Well if you are paying any attention to the Olympics at all, you know the heart wrenching story. Canadian Figure Skating Champion Joannie Rochette's mother died suddenly of a heart attack shortly after arriving at Vancouver
to watch her daughter compete. Tuesday night, just days after the loss, Joanie went out and skated her heart out, ending up in third place overall.
I have to admit I am finding it impossible to stay up late enough to watch skating to the end. I think I might have to take a nap today so I don't miss the live ending of the Ladies Final tonight. But I only watched the short program on DVR yesterday.
Yea um, no way should Miki Ando be ahead of Racheal Flatt with her cheated landings but whatever.
I think I also resisted watching Joannie's performance because I knew it was going to make me cry. What really got me was the shot of her father sitting in the stands, alone when he should have been sitting there with his wife. The painful combination of grief and pride etched into his face was just about too much to see.
People say "how could she go out and skate like that - I could never do that" Well you don't know how you will respond in grief until you actually go through it yourself. Part of the answer is that elite athletes are not like you and I. They have an ability to focus and shut out everything else that is beyond our abilities.
But there is another answer and it is not that Joanie is so different than the rest of us. First there is the shock and numbness from a sudden loss. I had sprained my ankle a week before my husband died and was still using crutches. The days following his death I literally "forgot" about the pain and walked around on it until a couple of days later I woke up and my ankle was the size of a football. So it was probably actually easier for her to do this now than it would be a few weeks or months from now. That's the thing about grief. About the time everyone else thinks you should be "getting over it" is about the time it sinks in and is the most painful.
Also in grief you have choice. You can withdraw into your grief and yourself and begin a descent into hell. Or you can own the pain, but look forward and do what you have to do. Honestly some days I think it took as much strength and courage for me to get out of bed and cook my children breakfast as it did for Joanie to take the ice the other night. And so I admire and applaud her choice to skate. Tonight whatever she does, whether or not she takes home a medal, she has taken an important step, she has refused to go down into the pit and decided to live. The days, weeks and months ahead are going to be painful and difficult for her, but the strength she showed on the ice will get her through.

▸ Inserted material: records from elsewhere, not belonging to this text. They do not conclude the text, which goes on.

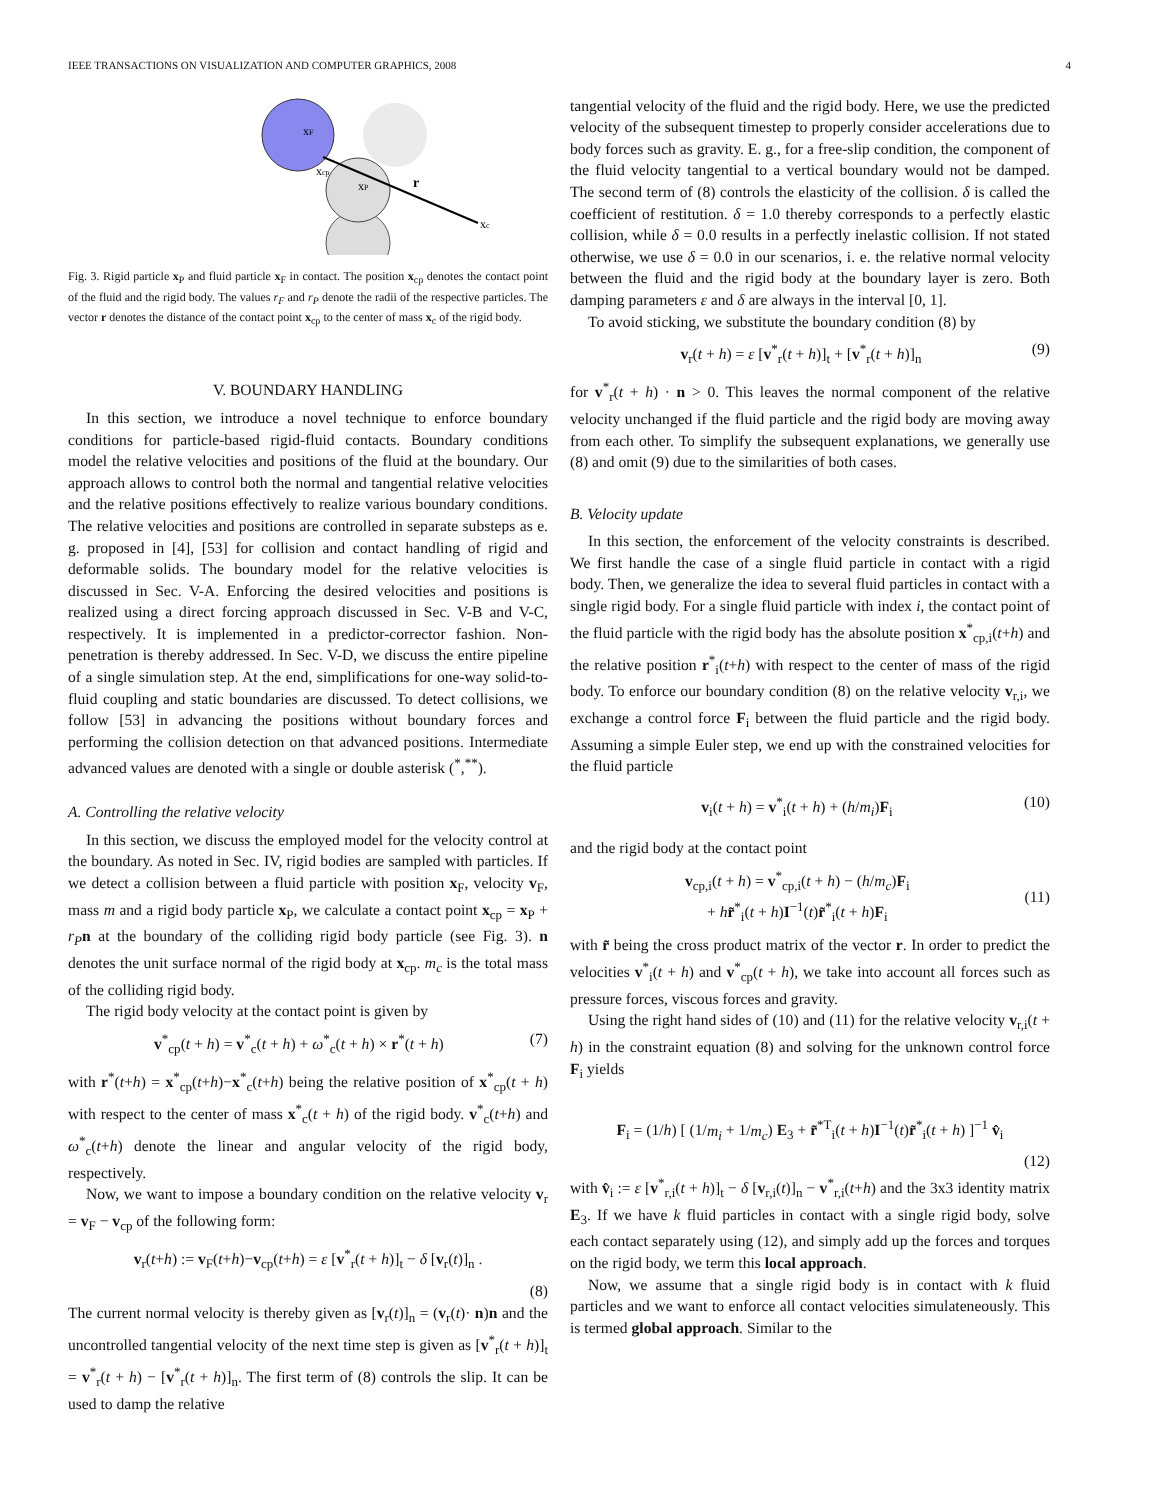IEEE TRANSACTIONS ON VISUALIZATION AND COMPUTER GRAPHICS, 2008 4
xF
xcp
xP
r
xc
Fig. 3. Rigid particle x<sub>P</sub> and fluid particle x<sub>F</sub> in contact. The position x<sub>cp</sub> denotes the contact point of the fluid and the rigid body. The values r<sub>F</sub> and r<sub>P</sub> denote the radii of the respective particles. The vector r denotes the distance of the contact point x<sub>cp</sub> to the center of mass x<sub>c</sub> of the rigid body.
V. BOUNDARY HANDLING
In this section, we introduce a novel technique to enforce boundary conditions for particle-based rigid-fluid contacts. Boundary conditions model the relative velocities and positions of the fluid at the boundary. Our approach allows to control both the normal and tangential relative velocities and the relative positions effectively to realize various boundary conditions. The relative velocities and positions are controlled in separate substeps as e. g. proposed in [4], [53] for collision and contact handling of rigid and deformable solids. The boundary model for the relative velocities is discussed in Sec. V-A. Enforcing the desired velocities and positions is realized using a direct forcing approach discussed in Sec. V-B and V-C, respectively. It is implemented in a predictor-corrector fashion. Non-penetration is thereby addressed. In Sec. V-D, we discuss the entire pipeline of a single simulation step. At the end, simplifications for one-way solid-to-fluid coupling and static boundaries are discussed. To detect collisions, we follow [53] in advancing the positions without boundary forces and performing the collision detection on that advanced positions. Intermediate advanced values are denoted with a single or double asterisk (<sup>*</sup>,<sup>**</sup>).
A. Controlling the relative velocity
In this section, we discuss the employed model for the velocity control at the boundary. As noted in Sec. IV, rigid bodies are sampled with particles. If we detect a collision between a fluid particle with position x<sub>F</sub>, velocity v<sub>F</sub>, mass m and a rigid body particle x<sub>P</sub>, we calculate a contact point x<sub>cp</sub> = x<sub>P</sub> + r<sub>P</sub> n at the boundary of the colliding rigid body particle (see Fig. 3). n denotes the unit surface normal of the rigid body at x<sub>cp</sub>. m<sub>c</sub> is the total mass of the colliding rigid body.
The rigid body velocity at the contact point is given by
v<sup>*</sup><sub>cp</sub>(t + h) = v<sup>*</sup><sub>c</sub>(t + h) + ω<sup>*</sup><sub>c</sub>(t + h) × r<sup>*</sup>(t + h) (7)
with r<sup>*</sup>(t+h) = x<sup>*</sup><sub>cp</sub>(t+h)−x<sup>*</sup><sub>c</sub>(t+h) being the relative position of x<sup>*</sup><sub>cp</sub>(t + h) with respect to the center of mass x<sup>*</sup><sub>c</sub>(t + h) of the rigid body. v<sup>*</sup><sub>c</sub>(t+h) and ω<sup>*</sup><sub>c</sub>(t+h) denote the linear and angular velocity of the rigid body, respectively.
Now, we want to impose a boundary condition on the relative velocity v<sub>r</sub> = v<sub>F</sub> − v<sub>cp</sub> of the following form:
v<sub>r</sub>(t+h) := v<sub>F</sub>(t+h)−v<sub>cp</sub>(t+h) = ε [v<sup>*</sup><sub>r</sub>(t + h)]<sub>t</sub> − δ [v<sub>r</sub>(t)]<sub>n</sub> .
(8)
The current normal velocity is thereby given as [v<sub>r</sub>(t)]<sub>n</sub> = (v<sub>r</sub>(t)· n)n and the uncontrolled tangential velocity of the next time step is given as [v<sup>*</sup><sub>r</sub>(t + h)]<sub>t</sub> = v<sup>*</sup><sub>r</sub>(t + h) − [v<sup>*</sup><sub>r</sub>(t + h)]<sub>n</sub>. The first term of (8) controls the slip. It can be used to damp the relative
tangential velocity of the fluid and the rigid body. Here, we use the predicted velocity of the subsequent timestep to properly consider accelerations due to body forces such as gravity. E. g., for a free-slip condition, the component of the fluid velocity tangential to a vertical boundary would not be damped. The second term of (8) controls the elasticity of the collision. δ is called the coefficient of restitution. δ = 1.0 thereby corresponds to a perfectly elastic collision, while δ = 0.0 results in a perfectly inelastic collision. If not stated otherwise, we use δ = 0.0 in our scenarios, i. e. the relative normal velocity between the fluid and the rigid body at the boundary layer is zero. Both damping parameters ε and δ are always in the interval [0, 1].
To avoid sticking, we substitute the boundary condition (8) by
v<sub>r</sub>(t + h) = ε [v<sup>*</sup><sub>r</sub>(t + h)]<sub>t</sub> + [v<sup>*</sup><sub>r</sub>(t + h)]<sub>n</sub> (9)
for v<sup>*</sup><sub>r</sub>(t + h) · n > 0. This leaves the normal component of the relative velocity unchanged if the fluid particle and the rigid body are moving away from each other. To simplify the subsequent explanations, we generally use (8) and omit (9) due to the similarities of both cases.
B. Velocity update
In this section, the enforcement of the velocity constraints is described. We first handle the case of a single fluid particle in contact with a rigid body. Then, we generalize the idea to several fluid particles in contact with a single rigid body. For a single fluid particle with index i, the contact point of the fluid particle with the rigid body has the absolute position x<sup>*</sup><sub>cp,i</sub>(t+h) and the relative position r<sup>*</sup><sub>i</sub>(t+h) with respect to the center of mass of the rigid body. To enforce our boundary condition (8) on the relative velocity v<sub>r,i</sub>, we exchange a control force F<sub>i</sub> between the fluid particle and the rigid body. Assuming a simple Euler step, we end up with the constrained velocities for the fluid particle
v<sub>i</sub>(t + h) = v<sup>*</sup><sub>i</sub>(t + h) + (h/m<sub>i</sub>)F<sub>i</sub> (10)
and the rigid body at the contact point
v<sub>cp,i</sub>(t + h) = v<sup>*</sup><sub>cp,i</sub>(t + h) − (h/m<sub>c</sub>)F<sub>i</sub>
+ hr̃<sup>*</sup><sub>i</sub>(t + h)I<sup>−1</sup>(t)r̃<sup>*</sup><sub>i</sub>(t + h)F<sub>i</sub>
(11)
with r̃ being the cross product matrix of the vector r. In order to predict the velocities v<sup>*</sup><sub>i</sub>(t + h) and v<sup>*</sup><sub>cp</sub>(t + h), we take into account all forces such as pressure forces, viscous forces and gravity.
Using the right hand sides of (10) and (11) for the relative velocity v<sub>r,i</sub>(t + h) in the constraint equation (8) and solving for the unknown control force F<sub>i</sub> yields
F<sub>i</sub> = (1/h) [ (1/m<sub>i</sub> + 1/m<sub>c</sub>) E<sub>3</sub> + r̃<sup>*T</sup><sub>i</sub>(t + h)I<sup>−1</sup>(t)r̃<sup>*</sup><sub>i</sub>(t + h) ]<sup>−1</sup> v̂<sub>i</sub>
(12)
with v̂<sub>i</sub> := ε [v<sup>*</sup><sub>r,i</sub>(t + h)]<sub>t</sub> − δ [v<sub>r,i</sub>(t)]<sub>n</sub> − v<sup>*</sup><sub>r,i</sub>(t+h) and the 3x3 identity matrix E<sub>3</sub>. If we have k fluid particles in contact with a single rigid body, solve each contact separately using (12), and simply add up the forces and torques on the rigid body, we term this local approach.
Now, we assume that a single rigid body is in contact with k fluid particles and we want to enforce all contact velocities simulateneously. This is termed global approach. Similar to the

Great post, Joelle. Even if Joanie were not an elite athlete with a job to do, her decision to skate impresses me as a wonderful, fitting, and loving tribute to her mom. After all, both parents poured time, energy, money and passion into their daughter's career. Can't imagine her mother would've wanted her and her husband to bench themselves.
ReplyDeleteI know that I can't judge how grief would affect her or me when I haven't been in that situation, and it might be different at different times. But I did think about the possible physical aspects of grieving, namely, missing sleep, and crying giving one a stuffy nose. Both of those might make it physically more difficult to do something like skating.